• DATA FOR THIS EXERCISE:
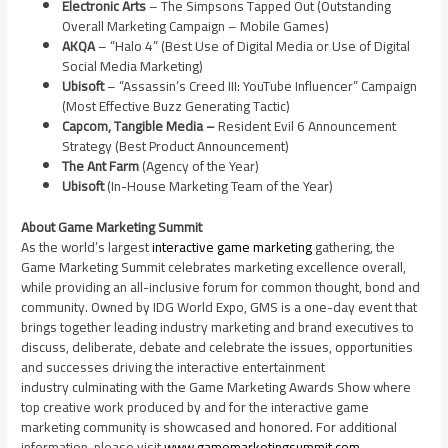
Electronic Arts
– The Simpsons Tapped Out (Outstanding
Overall Marketing Campaign – Mobile Games)
AKQA
– “Halo 4” (Best Use of Digital Media or Use of Digital
Social Media Marketing)
Ubisoft
– “Assassin’s Creed III: YouTube Influencer” Campaign
(Most Effective Buzz Generating Tactic)
Capcom, Tangible Media –
Resident Evil 6 Announcement
Strategy (Best Product Announcement)
The Ant Farm
(Agency of the Year)
Ubisoft
(In-House Marketing Team of the Year)
About Game Marketing Summit
As the world’s largest
interactive game marketing
gathering, the
Game Marketing Summit celebrates marketing excellence overall,
while providing an all-inclusive forum for common thought, bond and
community. Owned by IDG World Expo, GMS is a one-day event that
brings together leading industry marketing and brand executives to
discuss, deliberate, debate and celebrate the issues, opportunities
and successes driving the interactive entertainment
industry culminating with the Game Marketing Awards Show where
top creative work produced by and for the interactive game
marketing community is showcased and honored. For additional
information, please visit
www.gamemarketingsummit.com
.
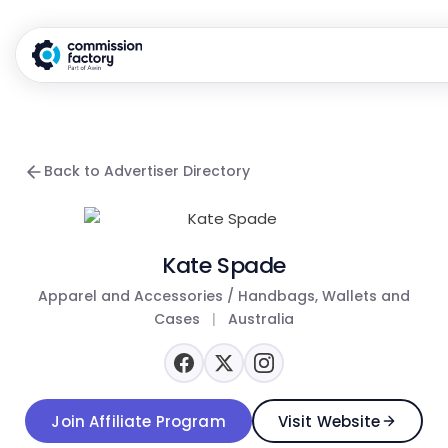
Back to Advertiser Directory
Kate Spade
Apparel and Accessories / Handbags, Wallets and
Cases
|
Australia
Join Affiliate Program
Visit Website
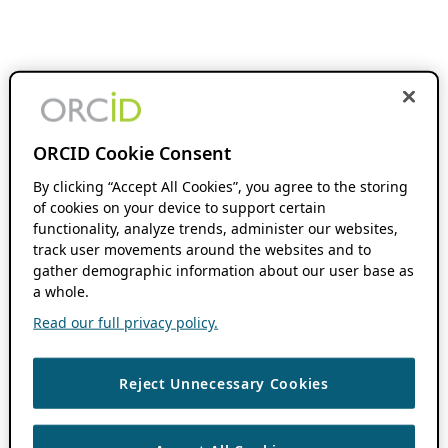
ORCID Cookie Consent
By clicking “Accept All Cookies”, you agree to the storing
of cookies on your device to support certain
functionality, analyze trends, administer our websites,
track user movements around the websites and to
gather demographic information about our user base as
a whole.
Read our full privacy policy.
Reject Unnecessary Cookies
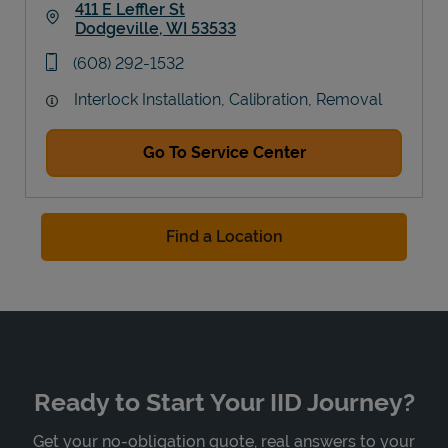
411 E Leffler St
Dodgeville
,
WI
53533
Link Opens in New Tab
phone
(608) 292-1532
Interlock Installation, Calibration, Removal
Go To Service Center
Find a Location
Ready to Start Your IID Journey?
Get your no-obligation quote, real answers to your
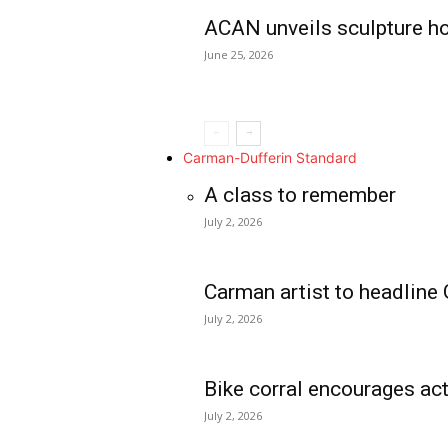
ACAN unveils sculpture h
June 25, 2026
Carman-Dufferin Standard
A class to remember
July 2, 2026
Carman artist to headline 
July 2, 2026
Bike corral encourages act
July 2, 2026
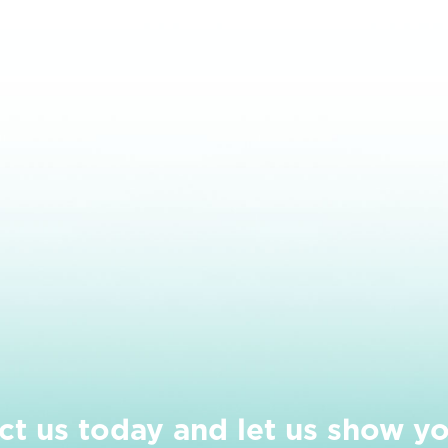
ct us today and let us show y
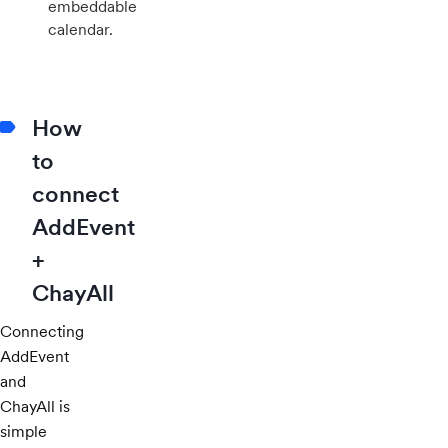
embeddable
calendar.
How
to
connect
AddEvent
+
ChayAll
Connecting
AddEvent
and
ChayAll is
simple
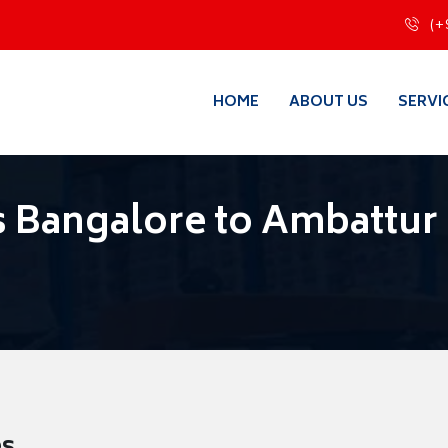
(+
HOME
ABOUT US
SERVI
 Bangalore to Ambattur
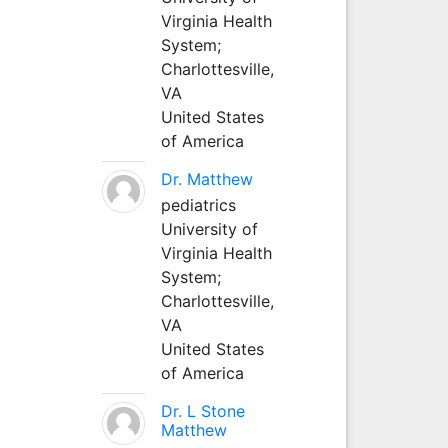
Virginia Health
System;
Charlottesville,
VA
United States
of America
Dr. Matthew
pediatrics
University of
Virginia Health
System;
Charlottesville,
VA
United States
of America
Dr. L Stone
Matthew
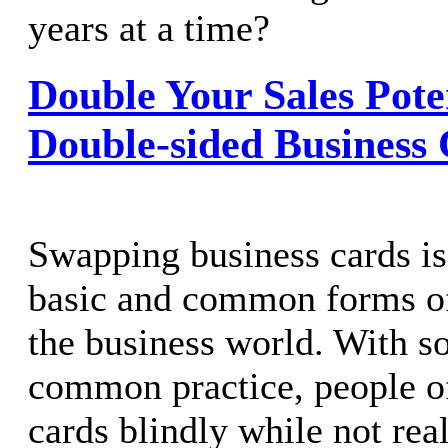
years at a time?
Double Your Sales Pote
Double-sided Business
Swapping business cards is
basic and common forms of
the business world. With so
common practice, people o
cards blindly while not rea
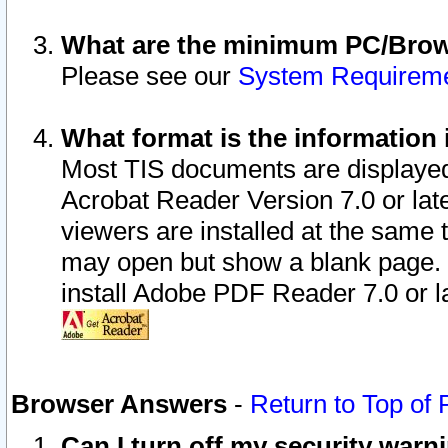
What are the minimum PC/Brows
Please see our
System Requirem
What format is the information 
Most TIS documents are displaye
Acrobat Reader Version 7.0 or later
viewers are installed at the same 
may open but show a blank page. S
install Adobe PDF Reader 7.0 or la
Browser Answers
-
Return to Top of
Can I turn off my security war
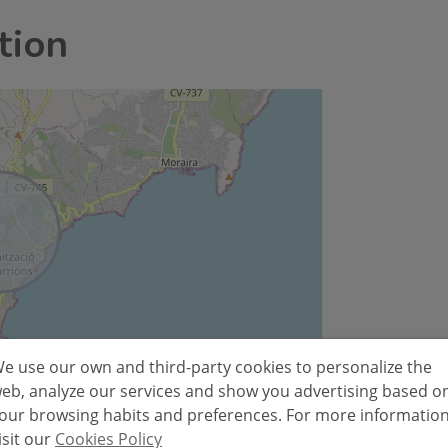
tion
e use our own and third-party cookies to personalize the
Leaflet
eb, analyze our services and show you advertising based o
our browsing habits and preferences. For more informatio
isit our
Cookies Policy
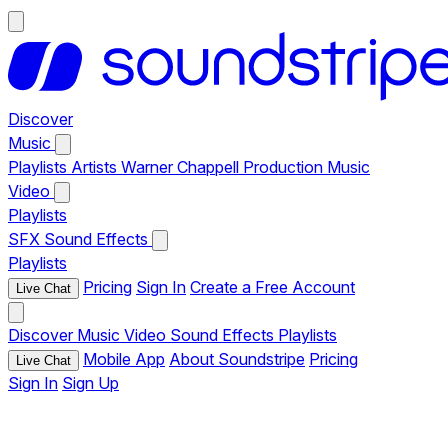
Discover
Music
Playlists
Artists
Warner Chappell Production Music
Video
Playlists
SFX
Sound Effects
Playlists
Pricing
Sign In
Create a Free Account
Live Chat
Discover
Music
Video
Sound Effects
Playlists
Mobile App
About Soundstripe
Pricing
Live Chat
Sign In
Sign Up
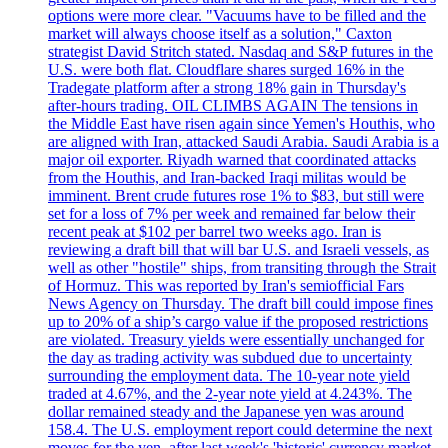
options were more clear. "Vacuums have to be filled and the
market will always choose itself as a solution," Caxton
strategist David Stritch stated. Nasdaq and S&P futures in the
U.S. were both flat. Cloudflare shares surged 16% in the
Tradegate platform after a strong 18% gain in Thursday's
after-hours trading. OIL CLIMBS AGAIN The tensions in
the Middle East have risen again since Yemen's Houthis, who
are aligned with Iran, attacked Saudi Arabia. Saudi Arabia is a
major oil exporter. Riyadh warned that coordinated attacks
from the Houthis, and Iran-backed Iraqi militas would be
imminent. Brent crude futures rose 1% to $83, but still were
set for a loss of 7% per week and remained far below their
recent peak at $102 per barrel two weeks ago. Iran is
reviewing a draft bill that will bar U.S. and Israeli vessels, as
well as other "hostile" ships, from transiting through the Strait
of Hormuz. This was reported by Iran's semiofficial Fars
News Agency on Thursday. The draft bill could impose fines
up to 20% of a ship’s cargo value if the proposed restrictions
are violated. Treasury yields were essentially unchanged for
the day as trading activity was subdued due to uncertainty
surrounding the employment data. The 10-year note yield
traded at 4.67%, and the 2-year note yield at 4.243%. The
dollar remained steady and the Japanese yen was around
158.4. The U.S. employment report could determine the next
moves for the yen, after last week's 'historic' currency market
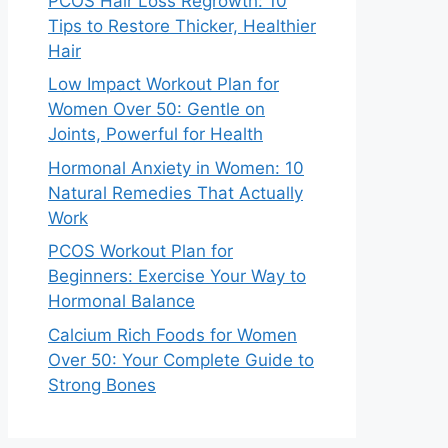
PCOS Hair Loss Regrowth: 10
Tips to Restore Thicker, Healthier
Hair
Low Impact Workout Plan for
Women Over 50: Gentle on
Joints, Powerful for Health
Hormonal Anxiety in Women: 10
Natural Remedies That Actually
Work
PCOS Workout Plan for
Beginners: Exercise Your Way to
Hormonal Balance
Calcium Rich Foods for Women
Over 50: Your Complete Guide to
Strong Bones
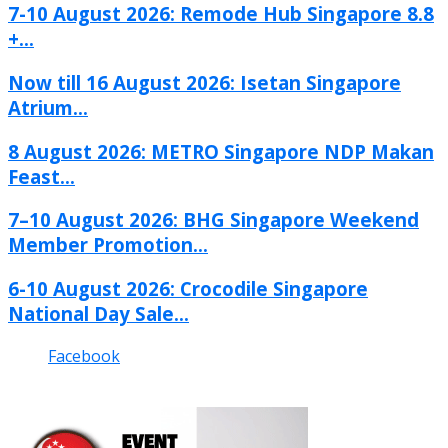
7-10 August 2026: Remode Hub Singapore 8.8
+...
Now till 16 August 2026: Isetan Singapore
Atrium...
8 August 2026: METRO Singapore NDP Makan
Feast...
7–10 August 2026: BHG Singapore Weekend
Member Promotion...
6-10 August 2026: Crocodile Singapore
National Day Sale...
Facebook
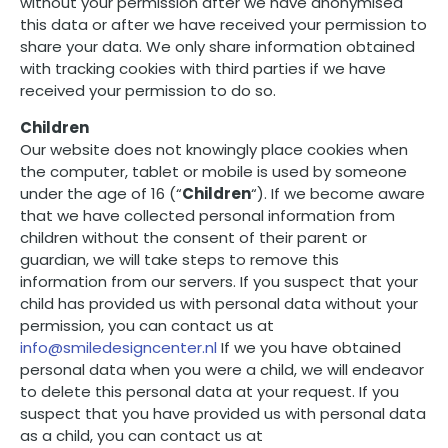
without your permission after we have anonymised
this data or after we have received your permission to
share your data. We only share information obtained
with tracking cookies with third parties if we have
received your permission to do so.
Children
Our website does not knowingly place cookies when
the computer, tablet or mobile is used by someone
under the age of 16 (“
Children
“). If we become aware
that we have collected personal information from
children without the consent of their parent or
guardian, we will take steps to remove this
information from our servers. If you suspect that your
child has provided us with personal data without your
permission, you can contact us at
info@smiledesigncenter.nl
If we you have obtained
personal data when you were a child, we will endeavor
to delete this personal data at your request. If you
suspect that you have provided us with personal data
as a child, you can contact us at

• PROBLEM REQUIREMENTS: The listing above needs to be output again exactly. Don't include the pictures.

• WORKED SOLUTION:
Electronic Arts
– The Simpsons Tapped Out (Outstanding
Overall Marketing Campaign – Mobile Games)
AKQA
– “Halo 4” (Best Use of Digital Media or Use of Digital
Social Media Marketing)
Ubisoft
– “Assassin’s Creed III: YouTube Influencer” Campaign
(Most Effective Buzz Generating Tactic)
Capcom, Tangible Media –
Resident Evil 6 Announcement
Strategy (Best Product Announcement)
The Ant Farm
(Agency of the Year)
Ubisoft
(In-House Marketing Team of the Year)
About Game Marketing Summit
As the world’s largest
interactive game marketing
gathering, the
Game Marketing Summit celebrates marketing excellence overall,
while providing an all-inclusive forum for common thought, bond and
community. Owned by IDG World Expo, GMS is a one-day event that
brings together leading industry marketing and brand executives to
discuss, deliberate, debate and celebrate the issues, opportunities
and successes driving the interactive entertainment
industry culminating with the Game Marketing Awards Show where
top creative work produced by and for the interactive game
marketing community is showcased and honored. For additional
information, please visit
www.gamemarketingsummit.com
.
Back to Advertiser Directory
Kate Spade
Apparel and Accessories / Handbags, Wallets and
Cases
|
Australia
Join Affiliate Program
Visit Website
ORCID Cookie Consent
By clicking “Accept All Cookies”, you agree to the storing
of cookies on your device to support certain
functionality, analyze trends, administer our websites,
track user movements around the websites and to
gather demographic information about our user base as
a whole.
Read our full privacy policy.
Reject Unnecessary Cookies
411 E Leffler St
Dodgeville
,
WI
53533
Link Opens in New Tab
phone
(608) 292-1532
Interlock Installation, Calibration, Removal
Go To Service Center
Find a Location
Ready to Start Your IID Journey?
Get your no-obligation quote, real answers to your
ACAN unveils sculpture h
June 25, 2026
Carman-Dufferin Standard
A class to remember
July 2, 2026
Carman artist to headline 
July 2, 2026
Bike corral encourages act
July 2, 2026
ct us today and let us show y
embeddable
calendar.
How
to
connect
AddEvent
+
ChayAll
Connecting
AddEvent
and
ChayAll is
simple
(+
HOME
ABOUT US
SERVI
 Bangalore to Ambattur
Virginia Health
System;
Charlottesville,
VA
United States
of America
Dr. Matthew
pediatrics
University of
Virginia Health
System;
Charlottesville,
VA
United States
of America
Dr. L Stone
Matthew
years at a time?
Double Your Sales Pote
Double-sided Business
Swapping business cards is
basic and common forms of
the business world. With so
common practice, people o
cards blindly while not rea
What are the minimum PC/Brows
Please see our
System Requirem
What format is the information 
Most TIS documents are displaye
Acrobat Reader Version 7.0 or later
viewers are installed at the same 
may open but show a blank page. S
install Adobe PDF Reader 7.0 or la
Browser Answers
-
Return to Top of
Can I turn off my security war
tion
e use our own and third-party cookies to personalize the
Leaflet
eb, analyze our services and show you advertising based o
our browsing habits and preferences. For more informatio
isit our
Cookies Policy
Discover
Music
Playlists
Artists
Warner Chappell Production Music
Video
Playlists
SFX
Sound Effects
Playlists
Pricing
Sign In
Create a Free Account
Live Chat
Discover
Music
Video
Sound Effects
Playlists
Mobile App
About Soundstripe
Pricing
Live Chat
Sign In
Sign Up
options were more clear. "Vacuums have to be filled and the
market will always choose itself as a solution," Caxton
strategist David Stritch stated. Nasdaq and S&P futures in the
U.S. were both flat. Cloudflare shares surged 16% in the
Tradegate platform after a strong 18% gain in Thursday's
after-hours trading. OIL CLIMBS AGAIN The tensions in
the Middle East have risen again since Yemen's Houthis, who
are aligned with Iran, attacked Saudi Arabia. Saudi Arabia is a
major oil exporter. Riyadh warned that coordinated attacks
from the Houthis, and Iran-backed Iraqi militas would be
imminent. Brent crude futures rose 1% to $83, but still were
set for a loss of 7% per week and remained far below their
recent peak at $102 per barrel two weeks ago. Iran is
reviewing a draft bill that will bar U.S. and Israeli vessels, as
well as other "hostile" ships, from transiting through the Strait
of Hormuz. This was reported by Iran's semiofficial Fars
News Agency on Thursday. The draft bill could impose fines
up to 20% of a ship’s cargo value if the proposed restrictions
are violated. Treasury yields were essentially unchanged for
the day as trading activity was subdued due to uncertainty
surrounding the employment data. The 10-year note yield
traded at 4.67%, and the 2-year note yield at 4.243%. The
dollar remained steady and the Japanese yen was around
158.4. The U.S. employment report could determine the next
moves for the yen, after last week's 'historic' currency market
PCOS Hair Loss Regrowth: 10
Tips to Restore Thicker, Healthier
Hair
Low Impact Workout Plan for
Women Over 50: Gentle on
Joints, Powerful for Health
Hormonal Anxiety in Women: 10
Natural Remedies That Actually
Work
PCOS Workout Plan for
Beginners: Exercise Your Way to
Hormonal Balance
Calcium Rich Foods for Women
Over 50: Your Complete Guide to
Strong Bones
7-10 August 2026: Remode Hub Singapore 8.8
+...
Now till 16 August 2026: Isetan Singapore
Atrium...
8 August 2026: METRO Singapore NDP Makan
Feast...
7–10 August 2026: BHG Singapore Weekend
Member Promotion...
6-10 August 2026: Crocodile Singapore
National Day Sale...
Facebook
without your permission after we have anonymised
this data or after we have received your permission to
share your data. We only share information obtained
with tracking cookies with third parties if we have
received your permission to do so.
Children
Our website does not knowingly place cookies when
the computer, tablet or mobile is used by someone
under the age of 16 (“
Children
“). If we become aware
that we have collected personal information from
children without the consent of their parent or
guardian, we will take steps to remove this
information from our servers. If you suspect that your
child has provided us with personal data without your
permission, you can contact us at
info@smiledesigncenter.nl
If we you have obtained
personal data when you were a child, we will endeavor
to delete this personal data at your request. If you
suspect that you have provided us with personal data
as a child, you can contact us at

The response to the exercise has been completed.